DHS subsequently created the Chemical Facility Anti-Terrorism Standards (CFATS) program, which requires chemical plants and other industrial facilities to conduct vulnerability assessments and develop site security plans that are submitted to the department for review and approval. As of Feb. 14, CFATS covers 4,464 high-risk facilities nationwide.

However, the environmental and labor coalition maintains that CFATS is inadequate because the underlying legislation prohibits DHS from requiring any specific security measure, including the use of less hazardous chemicals and safer processes.

The activists support legislation (S. 709) introduced by Sen. Frank R. Lautenberg (D-N.J.) that would require all high-risk chemical facilities to assess the feasibility of adopting so-called inherently safer technology (IST). Under the heading of “methods to reduce the consequences of a terrorist attack,” the bill would also give DHS authority to order the riskiest facilities to switch to safer chemicals or processes, as long as the alternative technology is technically and economically feasible.

That proposal is strongly opposed by the chemical industry and congressional Republicans. They assert that decisions regarding chemical substitution should continue to be left in the hands of facility operators and industry security officials, and not turned over to the federal government.
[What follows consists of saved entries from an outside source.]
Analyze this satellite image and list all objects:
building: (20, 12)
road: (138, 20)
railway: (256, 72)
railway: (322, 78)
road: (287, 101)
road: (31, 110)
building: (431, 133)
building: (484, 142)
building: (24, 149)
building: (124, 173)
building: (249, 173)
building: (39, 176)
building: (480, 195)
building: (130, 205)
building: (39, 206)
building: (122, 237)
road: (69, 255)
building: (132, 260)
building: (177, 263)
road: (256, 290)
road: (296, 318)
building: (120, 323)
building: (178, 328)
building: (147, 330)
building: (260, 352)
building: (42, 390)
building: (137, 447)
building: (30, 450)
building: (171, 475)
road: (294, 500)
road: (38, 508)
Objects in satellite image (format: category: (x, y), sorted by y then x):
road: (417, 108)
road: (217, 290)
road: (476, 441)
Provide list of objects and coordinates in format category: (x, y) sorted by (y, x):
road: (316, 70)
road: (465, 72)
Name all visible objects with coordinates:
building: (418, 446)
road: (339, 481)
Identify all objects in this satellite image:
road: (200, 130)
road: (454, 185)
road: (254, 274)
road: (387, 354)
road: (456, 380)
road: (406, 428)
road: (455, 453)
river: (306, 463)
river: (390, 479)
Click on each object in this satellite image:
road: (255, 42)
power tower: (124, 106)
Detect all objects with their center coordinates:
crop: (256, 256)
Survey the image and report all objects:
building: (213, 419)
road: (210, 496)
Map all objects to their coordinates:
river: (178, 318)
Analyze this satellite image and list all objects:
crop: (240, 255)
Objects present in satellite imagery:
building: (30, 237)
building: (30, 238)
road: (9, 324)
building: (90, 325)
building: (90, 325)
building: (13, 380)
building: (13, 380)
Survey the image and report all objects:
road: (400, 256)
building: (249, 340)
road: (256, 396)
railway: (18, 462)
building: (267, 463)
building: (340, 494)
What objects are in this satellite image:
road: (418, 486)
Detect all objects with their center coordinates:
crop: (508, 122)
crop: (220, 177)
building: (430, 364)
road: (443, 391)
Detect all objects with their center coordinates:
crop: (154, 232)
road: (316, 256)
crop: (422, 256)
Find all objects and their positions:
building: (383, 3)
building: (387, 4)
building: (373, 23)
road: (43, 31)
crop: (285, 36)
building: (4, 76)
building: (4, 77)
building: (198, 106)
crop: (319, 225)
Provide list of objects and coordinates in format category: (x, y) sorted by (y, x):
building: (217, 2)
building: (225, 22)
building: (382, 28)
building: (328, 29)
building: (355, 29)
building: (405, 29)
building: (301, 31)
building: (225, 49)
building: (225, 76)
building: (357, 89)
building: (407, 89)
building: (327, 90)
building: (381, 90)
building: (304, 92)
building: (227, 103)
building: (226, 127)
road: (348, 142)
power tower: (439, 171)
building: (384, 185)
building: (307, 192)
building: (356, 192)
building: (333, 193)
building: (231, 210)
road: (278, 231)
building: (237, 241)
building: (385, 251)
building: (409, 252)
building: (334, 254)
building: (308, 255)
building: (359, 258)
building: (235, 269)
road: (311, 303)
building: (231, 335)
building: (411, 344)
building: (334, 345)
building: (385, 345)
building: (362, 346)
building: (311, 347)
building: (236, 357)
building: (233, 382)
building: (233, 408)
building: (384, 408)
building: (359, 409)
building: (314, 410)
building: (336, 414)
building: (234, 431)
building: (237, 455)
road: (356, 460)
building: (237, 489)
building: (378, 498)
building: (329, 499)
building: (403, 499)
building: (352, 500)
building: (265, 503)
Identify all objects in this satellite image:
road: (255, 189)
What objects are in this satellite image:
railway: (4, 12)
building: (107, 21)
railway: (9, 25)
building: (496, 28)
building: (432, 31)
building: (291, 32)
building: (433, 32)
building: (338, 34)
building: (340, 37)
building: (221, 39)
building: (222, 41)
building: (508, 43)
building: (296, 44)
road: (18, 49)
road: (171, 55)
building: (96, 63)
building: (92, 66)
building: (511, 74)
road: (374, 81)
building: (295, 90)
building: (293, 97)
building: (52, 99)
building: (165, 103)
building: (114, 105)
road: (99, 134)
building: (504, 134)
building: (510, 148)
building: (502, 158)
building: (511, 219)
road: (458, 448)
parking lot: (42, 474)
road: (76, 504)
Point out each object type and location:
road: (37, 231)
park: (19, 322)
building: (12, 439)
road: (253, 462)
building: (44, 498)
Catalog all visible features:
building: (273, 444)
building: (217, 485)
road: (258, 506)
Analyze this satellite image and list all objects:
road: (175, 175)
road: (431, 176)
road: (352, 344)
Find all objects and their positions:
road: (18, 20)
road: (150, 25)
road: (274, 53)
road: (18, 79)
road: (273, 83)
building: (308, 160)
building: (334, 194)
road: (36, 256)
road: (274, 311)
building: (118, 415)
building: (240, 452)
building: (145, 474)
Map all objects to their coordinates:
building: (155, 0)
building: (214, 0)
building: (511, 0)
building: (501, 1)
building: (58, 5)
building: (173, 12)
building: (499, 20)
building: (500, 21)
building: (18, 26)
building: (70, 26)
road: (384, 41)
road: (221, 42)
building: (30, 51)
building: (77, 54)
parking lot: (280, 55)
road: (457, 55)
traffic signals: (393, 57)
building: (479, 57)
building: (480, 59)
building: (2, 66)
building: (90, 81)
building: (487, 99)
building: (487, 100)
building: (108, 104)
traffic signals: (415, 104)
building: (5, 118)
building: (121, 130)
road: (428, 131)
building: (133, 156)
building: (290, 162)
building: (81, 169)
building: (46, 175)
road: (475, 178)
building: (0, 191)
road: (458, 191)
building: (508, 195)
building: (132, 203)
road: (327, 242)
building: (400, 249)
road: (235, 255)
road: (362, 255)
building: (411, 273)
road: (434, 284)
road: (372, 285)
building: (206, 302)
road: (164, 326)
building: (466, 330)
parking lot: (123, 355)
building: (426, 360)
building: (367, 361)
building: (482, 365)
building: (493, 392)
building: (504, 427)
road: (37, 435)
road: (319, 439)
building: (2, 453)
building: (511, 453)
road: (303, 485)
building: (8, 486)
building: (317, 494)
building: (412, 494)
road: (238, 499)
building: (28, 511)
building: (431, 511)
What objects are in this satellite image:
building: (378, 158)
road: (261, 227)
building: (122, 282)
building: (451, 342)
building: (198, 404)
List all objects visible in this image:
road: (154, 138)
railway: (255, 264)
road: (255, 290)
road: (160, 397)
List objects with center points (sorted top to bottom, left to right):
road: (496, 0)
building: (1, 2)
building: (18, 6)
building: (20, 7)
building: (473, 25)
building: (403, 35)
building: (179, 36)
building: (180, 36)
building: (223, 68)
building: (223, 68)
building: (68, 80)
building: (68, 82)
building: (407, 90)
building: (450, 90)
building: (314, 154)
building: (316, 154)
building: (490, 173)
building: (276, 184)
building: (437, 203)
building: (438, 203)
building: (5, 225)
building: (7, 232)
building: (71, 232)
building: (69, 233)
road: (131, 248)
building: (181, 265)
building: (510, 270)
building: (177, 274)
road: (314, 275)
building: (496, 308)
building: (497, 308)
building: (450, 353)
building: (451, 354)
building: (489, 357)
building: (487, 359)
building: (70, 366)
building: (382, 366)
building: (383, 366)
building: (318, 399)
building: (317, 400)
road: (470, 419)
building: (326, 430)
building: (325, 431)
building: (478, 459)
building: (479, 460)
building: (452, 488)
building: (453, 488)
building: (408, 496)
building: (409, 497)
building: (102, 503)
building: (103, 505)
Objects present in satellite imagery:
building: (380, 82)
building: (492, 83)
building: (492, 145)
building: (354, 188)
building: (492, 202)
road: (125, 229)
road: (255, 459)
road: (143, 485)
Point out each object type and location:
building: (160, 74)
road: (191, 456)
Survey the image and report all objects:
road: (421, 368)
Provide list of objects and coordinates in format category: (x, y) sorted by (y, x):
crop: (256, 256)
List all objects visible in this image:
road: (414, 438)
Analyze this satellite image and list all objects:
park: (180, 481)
They also argue that CFATS already provides an incentive to reduce risks. More than 2,000 facilities have voluntarily taken action to “reduce their risk profile sufficiently that they no longer warrant regulation under the program,” William E. Allmond IV, vice president of government relations at the Society of Chemical Manufacturers & Affiliates, an industry trade group, told a panel of the House of Representatives’ Homeland Security Committee last month.

Although CFATS’s implementation has been slowed by management problems at DHS (C&EN, March 5, page 28), the program has “unquestionably improved the security of our chemical industry,” Rep. Daniel E. Lungren (R-Calif.) declared at the March 6 hearing.

The chemical industry backs two Republican-drafted bills pending in the House—H.R. 901 and H.R. 908—each of which would continue CFATS for seven more years without making any substantial changes to the program. Industry groups have also endorsed a bill (S. 473) sponsored by Sen. Susan M. Collins (R-Maine) that would extend the existing chemical security rules until October 2015.

Rick Hind, legislative director of the environmental groupGreenpeace, argues that the only “foolproof way” to protect communities around high-risk facilities is to require the use of safer processes that remove the possibility of a catastrophic chemical release. He notes that the Obama Administration has repeatedly asked Congress to include mandatory IST requirements in legislation to reauthorize CFATS.

EPA needs to act, Hind says, because “the Administration’s agenda on preventing chemical disasters is being blocked” by Republicans on Capitol Hill. “Until Congress acts responsibly, the only way to ensure that disaster prevention is implemented is to enforce the Clean Air Act’s general duty clause through guidance or rule-making,” he declares. “Our priority is to make these plants safe. That’s what the public wants and what the employees want.”

Addressing chemical facility security through regulation—not legislation—is something President Barack Obama promised when he was campaigning in 2008, Hind adds. In his book “Change We Can Believe In,” Obama states: “An Obama administration will: Secure our chemical plants by setting a clear set of federal regulations that all plants must follow, including … where possible, using safer technology, such as less toxic chemicals.”

Hind also says EPA could implement a new set of safety standards based on accident prevention without even mentioning security. “Accident prevention is the most likely benefit to most communities. But the agency could also cite the significant security benefits to chemical plants that switch to safer chemical processes because they will no longer be an attractive terrorist target,” he remarks.

NEJAC’s request to EPA, according to Allmond, “finally demonstrates the true motive behind environmentalists’ calls for IST. Their efforts haven’t been about securing chemical plants, as they have argued, but rather about protecting the environment.”